1. In the June 2015 issue of the American Journal of Clinical Nutrition investigators examined the Copenhagen General Population Study and the Copenhagen City Heart Study. Dietary intake with respect to vitamin C was examined using food questionnaires. In addition vitamin C levels were also analyzed. Dietary intake data was available for 87,030 men and women from the Copenhagen General Population Study. 3512 newly recruited subjects also had their plasma vitamin C levels measured. There were 10,123 individuals who developed ischemic heart disease. Over the course of the study there were 8,477 deaths from heart attacks. When the investigators looked at the group of people with the highest intake of fruit and vegetables they had a 15% lower risk of developing cardiovascular disease when compared to those who ate fruit and vegetables very rarely. The group of people with the highest intake of fruit and vegetables also had a 20% lower risk of early death after a heart attack. Dr. Kobylecki, the lead author added that in those where vitamin C blood levels were available it became clear that reduced risk of heart attacks and mortality was related to high levels of vitamin C.
2. Another 2015 publication from the Department of Chemical Engineering, Texas Tech University, Lubbock, TX pointed out that free radicals from excessive oxidative stress can cause cardiovascular disorders, hardening of the arteries, heart attacks and more. Antioxidants like vitamin C can maintain the intracellular equilibrium. Other antioxidants are also useful in that regard: CoQ10, beta-carotene, lycopene, quercetin, resveratrol and vitamin E. In this paper the authors concentrated on the pharmacokinetics of various antioxidants pointing out that the blood levels were not always maintained to levels where it would have been desirable. Various novel carriers were discussed such as nanoformulations, liposomes and nanoparticles to see whether they could provide superior delivery of antioxidants in the management of cardiovascular disease.

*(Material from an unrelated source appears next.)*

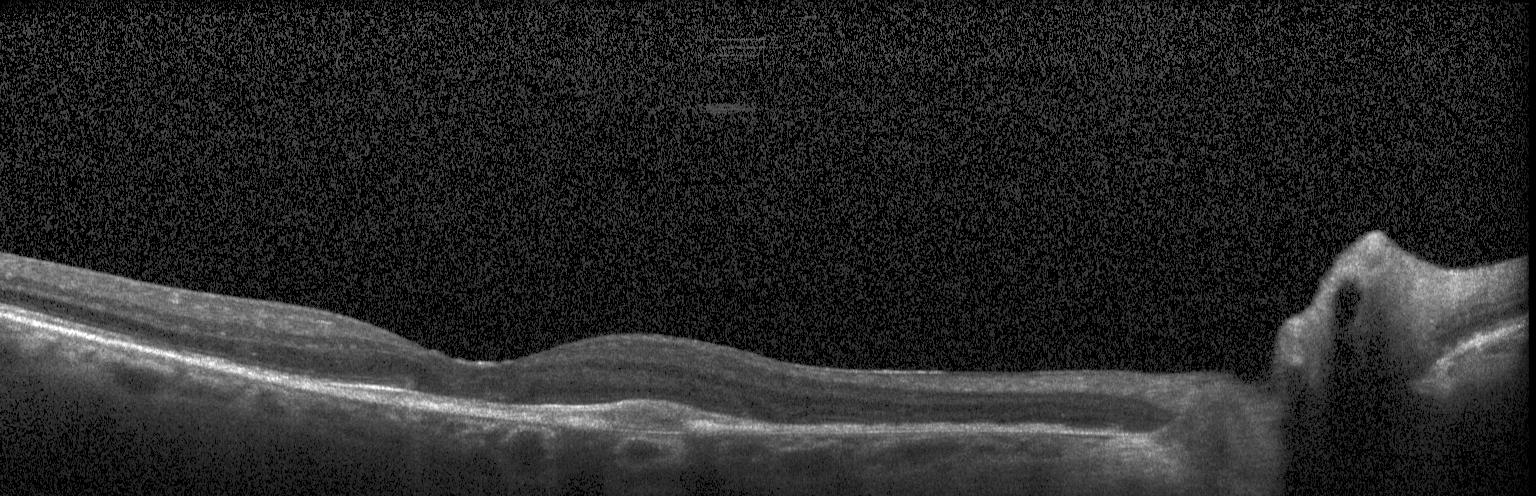

Centered on the fovea. Retinal OCT cross-section. Instrument: Heidelberg Spectralis. Spectral-domain optical coherence tomography — Macular OCT: a choroidal neovascular membrane.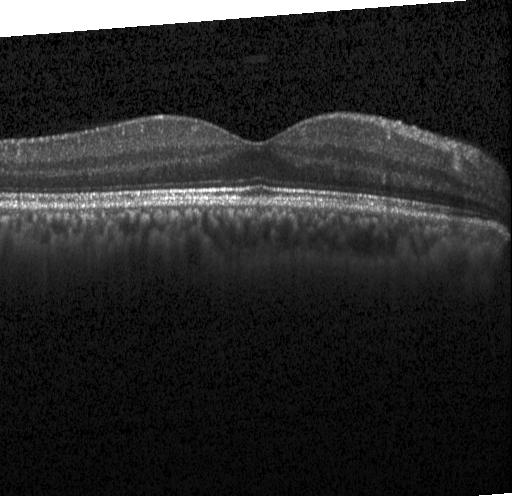
Heidelberg Spectralis, OCT line scan, spectral-domain OCT — Dx: no evidence of choroidal neovascularization, diabetic macular edema, or drusen.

Vitamin C remains the one vitamin, which has shown its benefits over the years, if not over the centuries. Seafarers knew that lemons prevented scurvy, but in the meantime we know a lot more about the power of antioxidants. Antioxidants like vitamin C are very important to inactivate free radicals that could otherwise damage heart cells. The heart attack rate is lower in those who take in more vitamin C and other antioxidants. The death rate after a heart attack is also much lower when people have consumed higher doses of vitamin C. Fruit and vegetable consumption is the simple answer.